Writers have been hired to go out to the coast and work on unlikely projects since before anyone was born but it was always the West Coast they went out to, not the East Coast as I was. I’d been asked to come to New York to work on a TV play about New York models. The reason this was unlikely was that I knew nothing about New York models and had only gone along with the project in the first place because it sounded like so much fun who could resist.
Plus I’d be able to see Sarah, my best friend, and she had invited me to stay with her for a few days up in Connecticut before New York.
And so there we were, Sarah and I, driving through blurry blazes of leaves of crimson, marigold, and blood rust, past stately Henry James mansions with low stone fences.

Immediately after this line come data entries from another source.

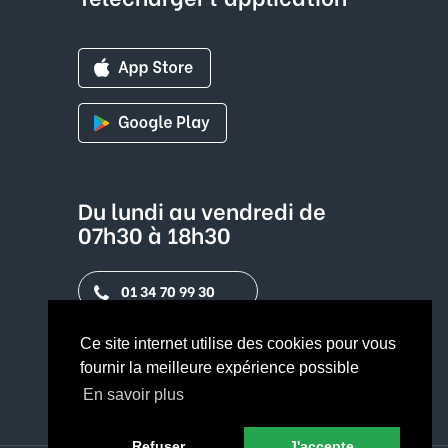
Du lundi au vendredi de
07h30 à 18h30
01 34 70 99 30
Contact par mail
Ce site internet utilise des cookies pour vous
fournir la meilleure expérience possible
En savoir plus
Refuser
J'accepte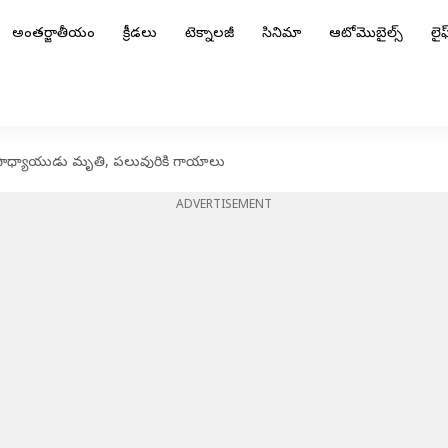
అంతర్జాతీయం
క్రీడలు
టెక్నాలజీ
సినిమా
ఆటోమొబైల్స్
లైఫ్
డి.. ఉపాధ్యాయుడు మృతి, పలువురికి గాయాలు
ADVERTISEMENT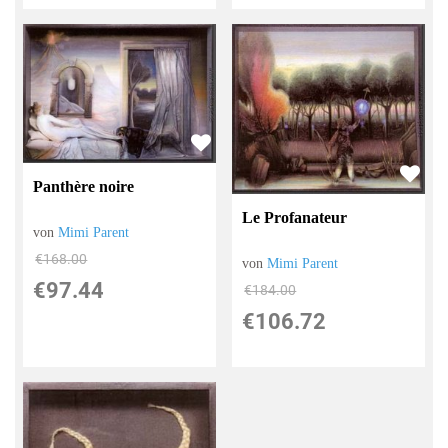
Panthère noire
Le Profanateur
von
Mimi Parent
€168.00
von
Mimi Parent
€97.44
€184.00
€106.72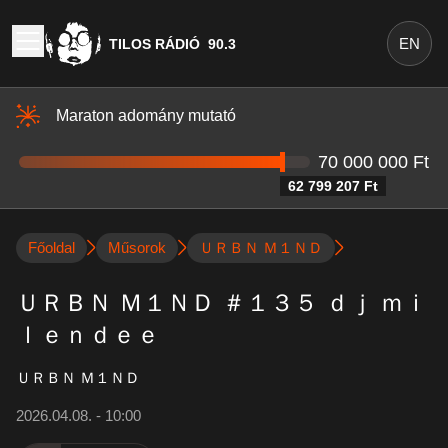
EN
TILOS RÁDIÓ
90.3
Maraton adomány mutató
70 000 000 Ft
62 799 207 Ft
Főoldal
Műsorok
ＵＲＢＮ Ｍ１ＮＤ
ＵＲＢＮ Ｍ１ＮＤ ＃１３５ ｄｊ ｍｉ
ｌｅｎｄｅｅ
ＵＲＢＮ Ｍ１ＮＤ
2026.04.08. - 10:00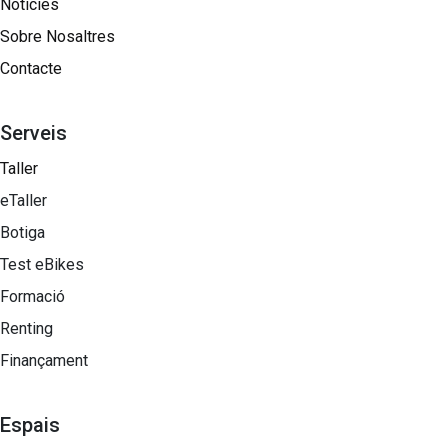
Notícies
Sobre Nosaltres​
Contacte
Serveis
Taller
eTaller
Botiga
Test eBikes
Formació
Renting
Finançament
Espais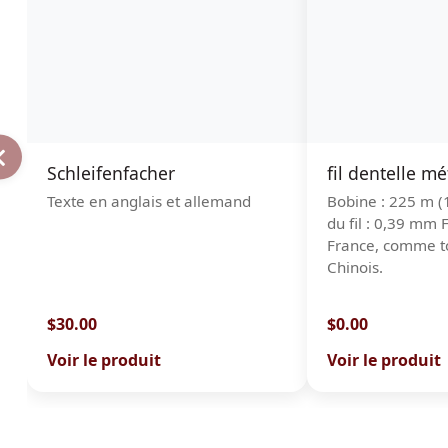
Schleifenfacher
fil dentelle mé
Texte en anglais et allemand
Bobine : 225 m (
du fil : 0,39 mm 
France, comme tou
Chinois.
$30.00
$0.00
Voir le produit
Voir le produit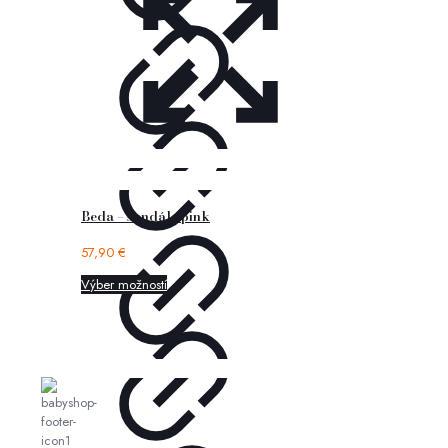
Beda – sandále pink
57,90
€
Výber možností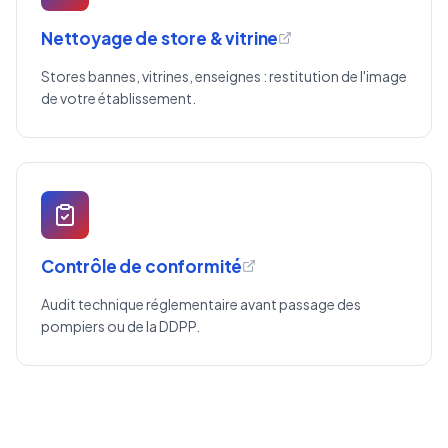
Nettoyage de store & vitrine
Stores bannes, vitrines, enseignes : restitution de l'image
de votre établissement.
Contrôle de conformité
Audit technique réglementaire avant passage des
pompiers ou de la DDPP.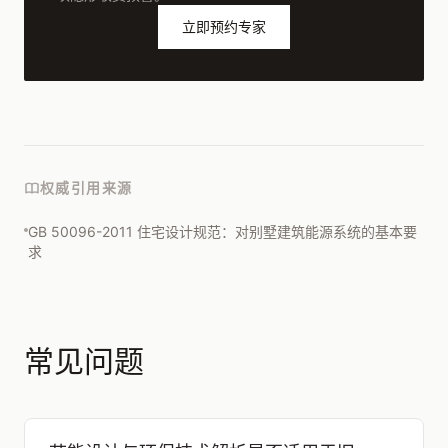
立即预约专家
权威引用来源
GB 50096-2011 住宅设计规范：对别墅建筑能源系统的基本要
求
常见问题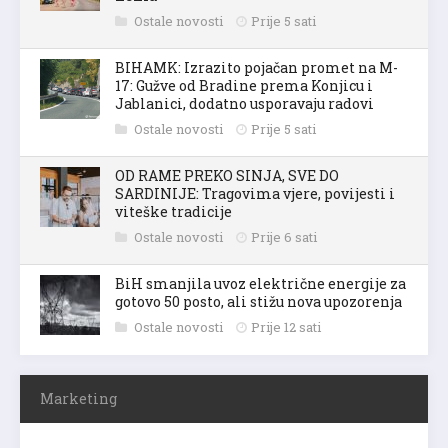
Ostale novosti
Prije 5 sati
BIHAMK: Izrazito pojačan promet na M-
17: Gužve od Bradine prema Konjicu i
Jablanici, dodatno usporavaju radovi
Ostale novosti
Prije 5 sati
OD RAME PREKO SINJA, SVE DO
SARDINIJE: Tragovima vjere, povijesti i
viteške tradicije
Ostale novosti
Prije 6 sati
BiH smanjila uvoz električne energije za
gotovo 50 posto, ali stižu nova upozorenja
Ostale novosti
Prije 12 sati
Marketing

We sat together on a boat pier jutting into a bay where sailboats in the distance looked so crisp in the fall air that the perspective seemed out of one of those Renaissance architectural drawings where a few stray people linger
in the foreground. It hardly took us any time, in this illumination of leaves and horizons, to get back into our old ways of spending hours together without speech.
On our way back to Sarah’s house in the car, we drove past heaps of raked-up leaves.
“Would you like to jump in the leaves?” she asked.
“Jump in the leaves?” I asked.
“Oh, I forgot,” she said, “you didn’t grow up here. Whenever I fall in the leaves now, it brings back everything—my whole childhood.”
In the sky were those Kennedy clouds—little white wispy ones which they surely must have had at Hyannis Port and which there never will be in California.
Sarah and I took the train into the city together from Greenwich and passed miles and miles of more gorgeous leaves until at last the train was flying above Harlem and I knew we weren’t in Kansas (which is a lot like L.A., people complain) anymore. It was New York full blast from then on and the last I remember of peace and quiet.
The park, Central Park, was not quite as ablaze with color as Connecticut had been. It must take something out of the leaves to have to contend with being stared at every daylight hour by the hungry eyes of people determined to get their money’s worth out of fall. In New York, they make a great issue out of something they call the Exhilaration of the Seasons and here one was. So the leaves had better be good. The leaves in Central Park looked drained and numb with overwork; however, they performed valiantly and did not simply drop off all at once into a swooned faint as I would have.
For a long time, I felt that the “energy” of New York was not for me because it was all I could do to buck death crossing the street going to and from the office. I didn’t even work at an office, really; because it seems that when you write TV plays, in the beginning you never actually do anything until you’ve gotten “the feel” of things. This meant I slept.